- _EXERCISE REQUIREMENTS_
A - In the passage about Jim Harrick:
(i) At which school did Harrick say his team won a national championship?
(ii) Who is the one person who still draws his ire?
(iii) In what year did Harrick leave UGA?
B - Transcribe the stretch of the passage about Jim Harrick from "Although one person" through "died last November.".

- _QUOTED PASSAGE_
Jim Harrick seems like one man with two tales. How does he remedy his legacy as a college coach, as the Georgia coach?

“I had a marvelous, marvelous run,” Harrick said in a telephone interview from his home in southern California. “We won a national championship at UCLA, and we won the league five of the first seven years I was at Pepperdine. We came within an inch of going to the Final Four when I coached Rhode Island.

“I’m not frustrated. I’ve got great peace of mind.”

Although one person still draws his ire: UGA president Michael Adams.

“They can say what they want, but I have a letter from the NCAA that says I had nothing to do with the violations at Georgia,” Harrick said. “The thing I am bitter about is how the president of the University of Georgia treated my son. I’ll never get over that. He’ll go to hell for how he treated him.”

Harrick, 71, left UGA in 2003 and scouted briefly for the Denver Nuggets of the NBA. He coached the Bakersfield Jam of the NBA Development League, but gave up the Jam job when his wife, Sally, became ill. She died last November.

(Recorded data)
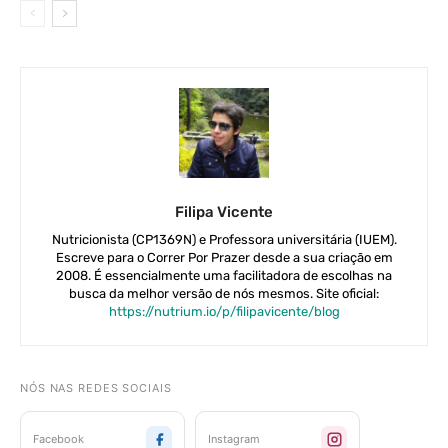
Filipa Vicente
Nutricionista (CP1369N) e Professora universitária (IUEM).
Escreve para o Correr Por Prazer desde a sua criação em
2008. É essencialmente uma facilitadora de escolhas na
busca da melhor versão de nós mesmos. Site oficial:
https://nutrium.io/p/filipavicente/blog
NÓS NAS REDES SOCIAIS
Facebook
Instagram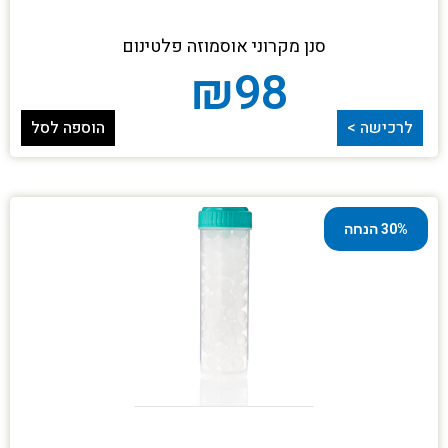
סנן מקרוני אוסמוזה פלטינום
₪
98
לרכישה >
הוספה לסל
30% הנחה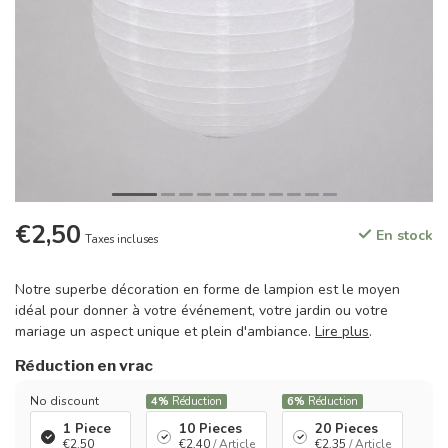
€2,50
En stock
Taxes incluses
Notre superbe décoration en forme de lampion est le moyen
idéal pour donner à votre événement, votre jardin ou votre
mariage un aspect unique et plein d'ambiance.
Lire plus
.
Réduction en vrac
No discount
4%
Réduction
6%
Réduction
1 Piece
10 Pieces
20 Pieces
€2,50
€2,40
/ Article
€2,35
/ Article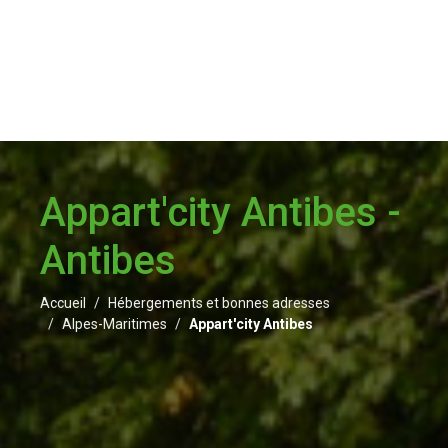
Appart'city Antibes -
Antibes
Accueil
Hébergements et bonnes adresses
Alpes-Maritimes
Appart'city Antibes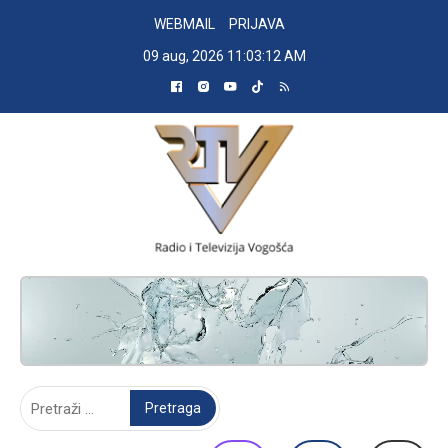
Skip
WEBMAIL
PRIJAVA
to
09 aug, 2026
11:03:13 AM
content
RADIO TELEVIZIJA VOGOŠĆA
Pretraga: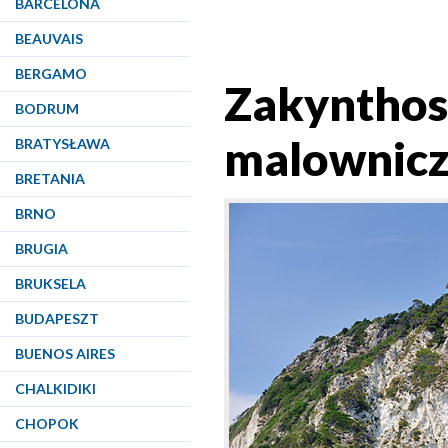
BARCELONA
BEAUVAIS
BERGAMO
Zakynthos.
BODRUM
malowniczy
BRATYSŁAWA
BRETANIA
BRNO
BRUGIA
BRUKSELA
BUDAPESZT
BUENOS AIRES
CHALKIDIKI
CHOPOK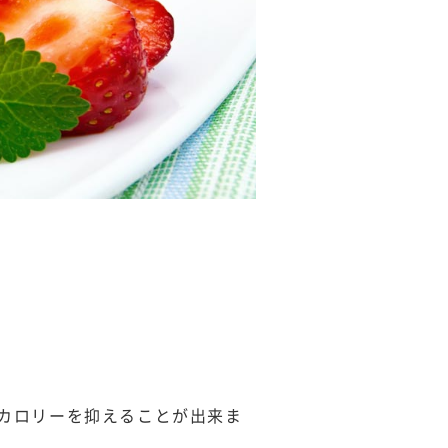
でカロリーを抑えることが出来ま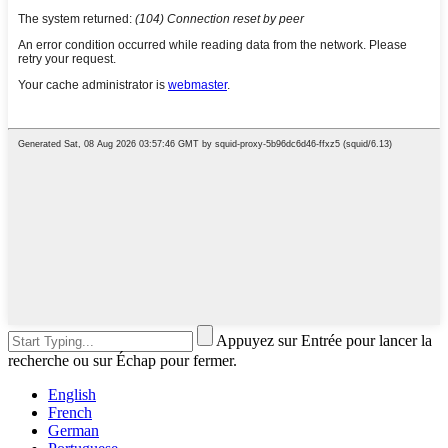
Appuyez sur Entrée pour lancer la
recherche ou sur Échap pour fermer.
English
French
German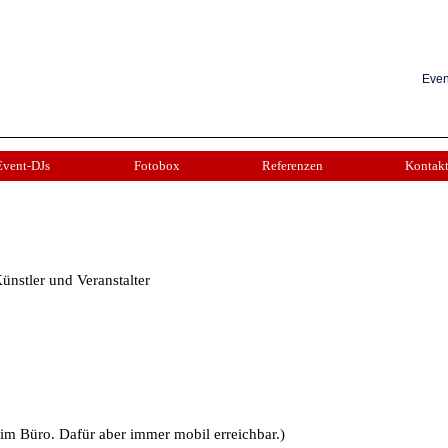
Even
Event-DJs
Fotobox
Referenzen
Kontak
ünstler und Veranstalter
t im Büro. Dafür aber immer mobil erreichbar.)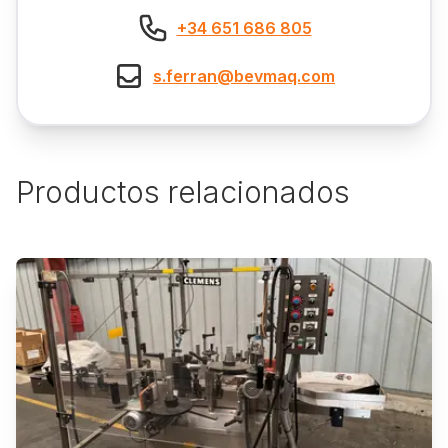
+34 651 686 805
s.ferran@bevmaq.com
Productos relacionados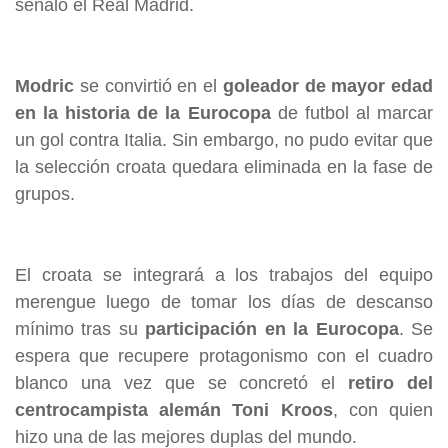
señaló el Real Madrid.
Modric
se convirtió en el
goleador de mayor edad
en la historia de la Eurocopa
de futbol al marcar
un gol contra Italia. Sin embargo, no pudo evitar que
la selección croata quedara eliminada en la fase de
grupos.
El croata se integrará a los trabajos del equipo
merengue luego de tomar los días de descanso
mínimo tras su
participación en la Eurocopa
. Se
espera que recupere protagonismo con el cuadro
blanco una vez que se concretó el
retiro del
centrocampista alemán
Toni Kroos
, con quien
hizo una de las mejores duplas del mundo.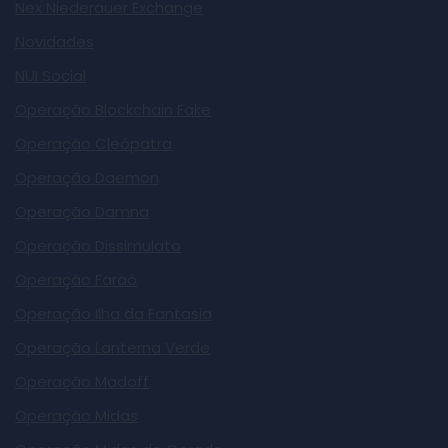
Nex Niederauer Exchange
Novidades
NUI Social
Operação Blockchain Fake
Operação Cleópatra
Operação Daemon
Operação Damna
Operação Dissimulato
Operação Faraó
Operação Ilha da Fantasia
Operação Lanterna Verde
Operação Madoff
Operação Midas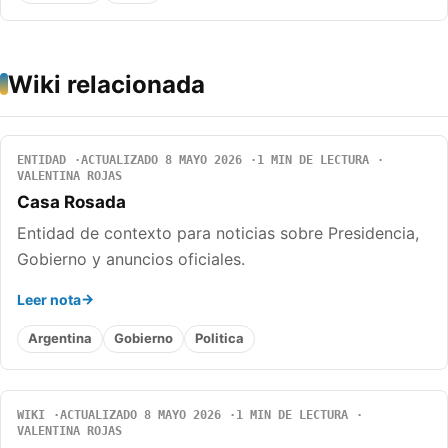
Wiki relacionada
ENTIDAD
ACTUALIZADO 8 MAYO 2026
1 MIN DE LECTURA
VALENTINA ROJAS
Casa Rosada
Entidad de contexto para noticias sobre Presidencia,
Gobierno y anuncios oficiales.
Leer nota
Argentina
Gobierno
Politica
WIKI
ACTUALIZADO 8 MAYO 2026
1 MIN DE LECTURA
VALENTINA ROJAS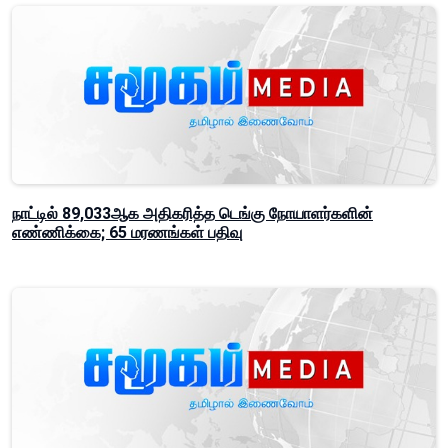
நாட்டில் 89,033ஆக அதிகரித்த டெங்கு நோயாளர்களின்
எண்ணிக்கை; 65 மரணங்கள் பதிவு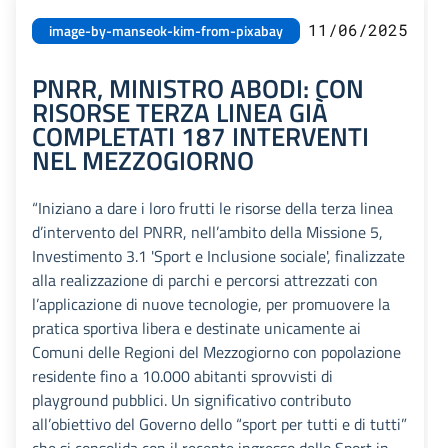
11/06/2025
image-by-manseok-kim-from-pixabay
PNRR, MINISTRO ABODI: CON
RISORSE TERZA LINEA GIÀ
COMPLETATI 187 INTERVENTI
NEL MEZZOGIORNO
“Iniziano a dare i loro frutti le risorse della terza linea
d’intervento del PNRR, nell’ambito della Missione 5,
Investimento 3.1 'Sport e Inclusione sociale', finalizzate
alla realizzazione di parchi e percorsi attrezzati con
l’applicazione di nuove tecnologie, per promuovere la
pratica sportiva libera e destinate unicamente ai
Comuni delle Regioni del Mezzogiorno con popolazione
residente fino a 10.000 abitanti sprovvisti di
playground pubblici. Un significativo contributo
all’obiettivo del Governo dello “sport per tutti e di tutti”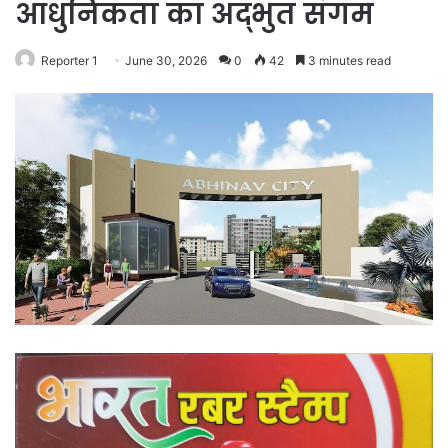
आधुनिकता का अद्भुत संगम
Reporter 1
June 30, 2026
0
42
3 minutes read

- _SOLUTIONS IN ORDER_
A -
(i) UCLA
(ii) UGA president Michael Adams
(iii) 2003

B -
Although one person still draws his ire: UGA president Michael Adams.

“They can say what they want, but I have a letter from the NCAA that says I had nothing to do with the violations at Georgia,” Harrick said. “The thing I am bitter about is how the president of the University of Georgia treated my son. I’ll never get over that. He’ll go to hell for how he treated him.”

Harrick, 71, left UGA in 2003 and scouted briefly for the Denver Nuggets of the NBA. He coached the Bakersfield Jam of the NBA Development League, but gave up the Jam job when his wife, Sally, became ill. She died last November.